→ **TEXT SECTION**
## start

In [1]:
import tensorflow as tf
#import tensorflow_text as tf_text
#import tensorflow_dataset as tf_ds
import datetime
import pprint
import tqdm
import re
import numpy as np

In [2]:
# read the text
text = open("bible.txt", "r").read().lower()

In [3]:
# counts how often a word appears in the text 
def Count_word_frequency(text): 
    text = text.numpy().tolist()
    text.sort()
    counts = { text[0] : 1 }
    current_word = text[0]
    for i in text[1:]: 
        if i == current_word:
            counts[current_word] += 1
        else:
            current_word = i
            counts.update({current_word:1})
    counts = {key: val for key, val in sorted(counts.items(), key = lambda ele: ele[1], reverse = True)}
    return counts

In [4]:
# creates a list of the most common words in a text
def Vocabulary(text, size):
    vocabulary = tf.convert_to_tensor(list(text.keys())[:size])
    return vocabulary

In [5]:
def words_to_number(text, voc):
    text = text.numpy().tolist()
    voc = voc.numpy().tolist()
    for item in range(len(text)):
        if text[item] in voc:
            text[item] = voc.index(text[item])
        else: 
            # UNK = index 10000
            text[item] = 10000
    return text

In [6]:
# returns a tensor of tokens of the num_words (int) of most common words
def Tokenization(text, num_words):
    
    #convert everything to lower case
    text.lower()

    # replace every new-line characters with a white space
    text = re.sub('[\n]', ' ', text)
    # and remove every special character
    text = re.sub('[^a-zA-Z_ ]', '', text)
    
    text = tf.strings.split(text)
        
    # get word frequency to figure out the n most common words
    word_frequency = Count_word_frequency(text)
    
    # create a vocabulary with all common words
    vocabulary = Vocabulary(word_frequency, num_words)
    
    # convert every word into a token
    #tokenizer = tf.keras.preprocessing.text.Tokenizer(num_words=num_words, oov_token='oov')
    #tokens = tokenizer.fit_on_texts([text])
    
    # replace words not in vocabulary with UNK
    # this takes verylong, may need alternatives
    length_vocab = len(vocabulary)

## end

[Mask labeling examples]
## start

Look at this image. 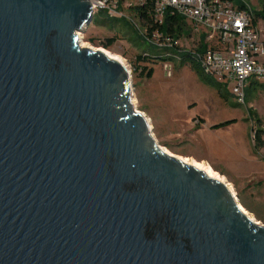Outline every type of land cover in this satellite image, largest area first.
<instances>
[{
  "label": "water",
  "instance_id": "water-1",
  "mask_svg": "<svg viewBox=\"0 0 264 264\" xmlns=\"http://www.w3.org/2000/svg\"><path fill=\"white\" fill-rule=\"evenodd\" d=\"M90 0H0V264H264V224L164 153Z\"/></svg>",
  "mask_w": 264,
  "mask_h": 264
},
{
  "label": "rangeland",
  "instance_id": "rangeland-1",
  "mask_svg": "<svg viewBox=\"0 0 264 264\" xmlns=\"http://www.w3.org/2000/svg\"><path fill=\"white\" fill-rule=\"evenodd\" d=\"M134 1H122L124 14L130 12L123 4ZM251 5L256 9L257 0H251ZM98 16L108 18L102 11L93 10V19ZM105 20V24L90 20L83 30L77 31L79 44L82 41L86 47H100L105 38L115 37L106 49L118 55L127 67L131 108L143 115L155 144L180 160L209 165L246 214L264 224V135L257 154L252 153L251 144L255 115L264 130V78L250 76L244 88V102L237 103L229 91L230 84L226 89L220 85L219 95L215 86L203 83L188 64L180 66L177 59L165 62L149 58L137 63V53L146 51L152 55L161 52L160 48L139 34L137 20L136 25L126 15L114 25ZM258 22L262 30L264 22ZM187 29L189 35L178 41L179 51L191 50L199 42L201 33L189 25ZM258 61L264 63V56H259ZM141 67L145 69L140 70ZM148 68L152 71L149 77L144 75ZM203 76L216 84L224 82ZM227 119L233 122L221 129L211 127Z\"/></svg>",
  "mask_w": 264,
  "mask_h": 264
},
{
  "label": "built area",
  "instance_id": "built-area-1",
  "mask_svg": "<svg viewBox=\"0 0 264 264\" xmlns=\"http://www.w3.org/2000/svg\"><path fill=\"white\" fill-rule=\"evenodd\" d=\"M92 10L102 11L107 17L123 18L136 26L148 43L160 49L171 48L170 38L158 33L167 10L173 11L193 31L204 33L202 48L197 46L188 51L201 73L230 84V93L237 103L244 102V88L250 77L264 78V63L258 61L264 56V27L259 29L254 19L251 0H154L151 6L150 32L132 13L124 14L118 0H90ZM143 0L124 3L140 6ZM137 20V21H136ZM264 22V20H262Z\"/></svg>",
  "mask_w": 264,
  "mask_h": 264
},
{
  "label": "trees",
  "instance_id": "trees-1",
  "mask_svg": "<svg viewBox=\"0 0 264 264\" xmlns=\"http://www.w3.org/2000/svg\"><path fill=\"white\" fill-rule=\"evenodd\" d=\"M123 0H118L119 4ZM154 0H143V3L140 6L134 5L128 7V11L132 14H134L142 23L144 27H146L147 31L150 32L151 28L148 27V25L151 23V6L153 4ZM258 7L253 10L254 19H261L264 20V0H257ZM108 20V23L110 25H114V22L117 20V18H102L101 16L96 19H91L92 22L96 24H105L106 20ZM157 31L161 35L168 36L170 38L171 48L170 49H160L161 52L148 55L146 51H142L141 53H137L135 55V60L137 63L140 61H148L149 58H155L162 61H173L175 58H179V65H185L188 64L190 70L203 81V83L210 84L211 86L216 87V93L221 95L220 93V86L219 84L214 83L212 80L210 81L206 77H204L198 68L196 62L194 61V58L187 52H180L178 41L184 36V33L187 32V25L184 23V21L176 15L175 12L167 10V12L163 16V20L161 25H156ZM115 40V37H108L105 38L103 42H100V47L107 48L110 46ZM197 48H202L201 43L198 44ZM109 50V49H108ZM144 67H141L140 70H144ZM135 70V67H134ZM152 71L150 68L145 70V76L149 77L151 75ZM207 76V75H206ZM224 96V95H222ZM252 111V110H251ZM249 111L250 114L255 115ZM255 125L252 129V137H251V144L253 154H257L260 148L263 145V135L264 130L261 128L260 120L255 115ZM230 121H224L221 123H218L214 125V127H220L223 125L228 124Z\"/></svg>",
  "mask_w": 264,
  "mask_h": 264
},
{
  "label": "bare ground",
  "instance_id": "bare-ground-1",
  "mask_svg": "<svg viewBox=\"0 0 264 264\" xmlns=\"http://www.w3.org/2000/svg\"><path fill=\"white\" fill-rule=\"evenodd\" d=\"M78 35V34H77ZM78 37H79V35H78ZM78 44H79V40H78ZM79 46L80 47H86L87 45H85L82 41H81V44H79ZM88 48H89V46H88ZM91 49H93V50H98V51H100V52H102L103 54H105L107 57H109V58H111V59H113V60H115V61H117V62H120V63H122L123 64V61H122V59L118 56V55H116L115 53H113V52H111L110 50H108V49H105V48H103V47H90ZM124 65V64H123ZM127 68V67H126ZM146 123H147V121H146ZM164 153H166L167 151L165 150V149H161ZM169 155V154H168ZM181 161L182 162H184V163H186V164H189V165H191L193 168H195V169H197V170H200L202 173H204L206 176H208V177H210V178H212V179H214V180H217V181H219V182H222L223 183V181H220V178L217 176V174L214 172V170L209 166V165H206V164H204V163H200V162H197V161H189V160H187V159H183V158H181ZM224 184V183H223ZM228 189V188H227ZM229 191H230V189H228ZM231 192V191H230ZM231 194H232V192H231ZM233 195V194H232ZM235 199V198H234ZM236 201V200H235ZM237 203V202H236ZM237 206H238V208H239V210H240V212L242 213V214H244L245 216H247L249 219H252L249 215H247L246 214V211L237 203ZM253 221H255L254 219H252ZM255 222H257V221H255ZM258 223V222H257Z\"/></svg>",
  "mask_w": 264,
  "mask_h": 264
},
{
  "label": "crops",
  "instance_id": "crops-1",
  "mask_svg": "<svg viewBox=\"0 0 264 264\" xmlns=\"http://www.w3.org/2000/svg\"><path fill=\"white\" fill-rule=\"evenodd\" d=\"M187 31H188V29H187ZM198 32L201 33V36H200V38H199V42H198V44H199V43H203L204 33H203L202 31H198ZM188 35H189L188 32L184 33V36H188ZM198 44H197V45H198ZM201 45H202V44H201ZM176 59H177V61H179V58H178V57L175 58V60H176ZM178 63H179V62H178ZM220 85H224V88L226 89V86H227L226 83L221 82V83L219 84V86H220ZM224 121H230V122H229L228 124L223 125V126H220V127H214V125H216V124H218V123H221V122H224ZM232 122H233V119L223 120V121H220V122H218V123H214V122H213L214 124H212L211 127L214 128V129H221L222 127H226V126L230 125Z\"/></svg>",
  "mask_w": 264,
  "mask_h": 264
}]
</instances>
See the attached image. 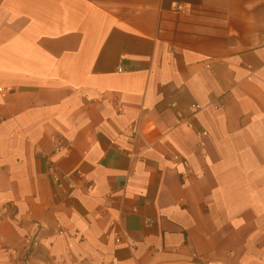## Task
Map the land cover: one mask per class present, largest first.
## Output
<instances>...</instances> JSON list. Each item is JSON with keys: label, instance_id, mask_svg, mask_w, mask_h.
I'll list each match as a JSON object with an SVG mask.
<instances>
[{"label": "crops", "instance_id": "1", "mask_svg": "<svg viewBox=\"0 0 264 264\" xmlns=\"http://www.w3.org/2000/svg\"><path fill=\"white\" fill-rule=\"evenodd\" d=\"M0 264H264V0H0Z\"/></svg>", "mask_w": 264, "mask_h": 264}, {"label": "built area", "instance_id": "2", "mask_svg": "<svg viewBox=\"0 0 264 264\" xmlns=\"http://www.w3.org/2000/svg\"><path fill=\"white\" fill-rule=\"evenodd\" d=\"M195 108H196V109H199V108H200V106H199V105H196V106H195ZM204 134H205V133H204Z\"/></svg>", "mask_w": 264, "mask_h": 264}]
</instances>
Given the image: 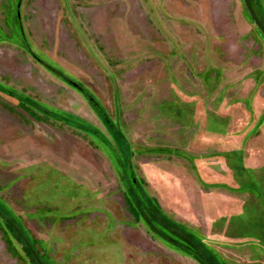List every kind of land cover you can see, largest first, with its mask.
Listing matches in <instances>:
<instances>
[{
    "label": "rangeland",
    "instance_id": "rangeland-1",
    "mask_svg": "<svg viewBox=\"0 0 264 264\" xmlns=\"http://www.w3.org/2000/svg\"><path fill=\"white\" fill-rule=\"evenodd\" d=\"M17 2L0 0V264H34L16 229L45 264H264V36L243 1L21 0L32 51L101 111L26 51Z\"/></svg>",
    "mask_w": 264,
    "mask_h": 264
},
{
    "label": "trees",
    "instance_id": "trees-1",
    "mask_svg": "<svg viewBox=\"0 0 264 264\" xmlns=\"http://www.w3.org/2000/svg\"><path fill=\"white\" fill-rule=\"evenodd\" d=\"M19 1V0H18ZM17 5H18V2H17ZM18 9V7L16 8V10ZM19 9H20V6H19ZM257 14V16L259 17V15H258V13H256ZM260 18V17H259ZM261 20V19H260ZM18 26H19V33H20V35H21V38H22V42H23V44H24V47H25V49H26V51L32 56V58L33 59H35V60H37V59H39L41 62H43L42 60H41V58H38L37 57V55H35V53L32 51V49L30 48V46L28 45V43H27V40H26V38H25V36H24V32H23V28H22V24H21V19L20 18H18ZM262 22V21H261ZM263 23V22H262ZM264 24V23H263ZM44 63V62H43ZM45 65H43V66H45L48 70H50L51 72H53V73H55L56 75H58L59 77H61L67 84H69V85H71L72 87H73V85L71 84V82L73 83V81L71 80V79H69L68 77H66V76H64L62 73H60V71H57V70H55L53 67H51V66H49V65H47L46 63H44ZM75 83V82H74ZM73 83V84H74ZM76 84V83H75ZM77 86H78V88H75V87H73V88H75L77 91H79L83 96H85L86 98H88V100L99 110V111H101V109H100V107H99V105L97 104V102L92 98V97H90L91 95L89 94V93H87V91L86 90H84L80 85H78V84H76ZM24 103V102H23ZM125 172H126V169H125ZM128 181H129V183H130V186H132L133 187V189L136 191V194H137V196L139 197V199L142 201V203L145 205V206H147V204L145 203V201H144V199L141 197V194H140V192L138 191V188H137V186H136V188H134V186L132 185V183H131V181L128 179ZM134 181H135V179H134ZM134 184L136 185V182H134ZM18 230V229H17ZM19 231V230H18ZM20 232V231H19ZM16 233V232H15ZM18 234V233H17ZM20 234H22V232L20 233ZM19 235V234H18ZM23 235V234H22ZM24 236V235H23ZM25 237V236H24ZM19 238H20V236H19ZM26 238V237H25ZM27 239V238H26ZM21 240V239H20ZM28 240V239H27ZM22 241V240H21ZM28 242L31 244V242L28 240ZM23 243V242H22ZM24 245V244H23ZM31 246L33 247V245L31 244ZM24 248L27 250V252L29 253V255H30V257H31V259L33 260V258H32V256H31V254H30V252L28 251V249H27V247H25V245H24ZM33 249H34V247H33ZM35 250V249H34ZM188 249H186V251H187ZM35 252H36V254H37V256L40 258V260H41V263L42 264H45L44 263V261H43V259L41 258V256L37 253V251L35 250ZM188 252H190V254H192L196 259H198V260H200V258L198 257V255H196L195 253H193L192 251H190V250H188ZM33 262H34V264H36L35 263V261L33 260Z\"/></svg>",
    "mask_w": 264,
    "mask_h": 264
},
{
    "label": "water",
    "instance_id": "water-1",
    "mask_svg": "<svg viewBox=\"0 0 264 264\" xmlns=\"http://www.w3.org/2000/svg\"><path fill=\"white\" fill-rule=\"evenodd\" d=\"M243 1V4L246 8V11L248 12L251 20L253 21L254 25L258 28V30L262 33V35L264 36V24L261 22L260 18L257 16L256 14V10H254L250 0H242ZM20 3H21V0L18 1V9H17V16L18 18H20L19 16V6H20ZM37 61L42 64V65H45L43 62H41L39 59H37ZM71 84L73 85V87L75 88H78V86L74 83L71 82ZM127 174L129 175L128 178L129 180L131 181L132 185L134 186V188H136V185L134 184V178L132 176V173H129L127 172ZM0 216L3 218V219H7L6 215L1 211L0 209ZM16 233L19 234L20 236V239L22 240L23 244L25 245V247H27L28 251L30 252L33 260L35 261L36 264H42L41 263V260L40 258L37 256L35 250L33 249V247L31 246V244L28 242V240L22 235L20 234L21 232H19L17 229H16Z\"/></svg>",
    "mask_w": 264,
    "mask_h": 264
},
{
    "label": "flooded vegetation",
    "instance_id": "flooded-vegetation-1",
    "mask_svg": "<svg viewBox=\"0 0 264 264\" xmlns=\"http://www.w3.org/2000/svg\"><path fill=\"white\" fill-rule=\"evenodd\" d=\"M127 172L132 173L130 167H128V168L126 169V172H125L126 175H128ZM128 176H129V175H128ZM128 176H127V177H128ZM132 176H133V175H132ZM128 179H129V178H128Z\"/></svg>",
    "mask_w": 264,
    "mask_h": 264
}]
</instances>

## end

→ **TASK LIST**
**a.** Name every function defined in the notebook code.
**b.** Answer these questions from the notebook code:
(i) What file does the code open and read?
(ii) In words_to_number, what index is assigned to a word that is not in the vocabulary?
(iii) In Tokenization, what replaces each new-line character?
The records come from a separate source.

→ **RESPONSES**
**a.** Count_word_frequency, Vocabulary, words_to_number, Tokenization

**b.**
(i) bible.txt
(ii) 10000
(iii) A white space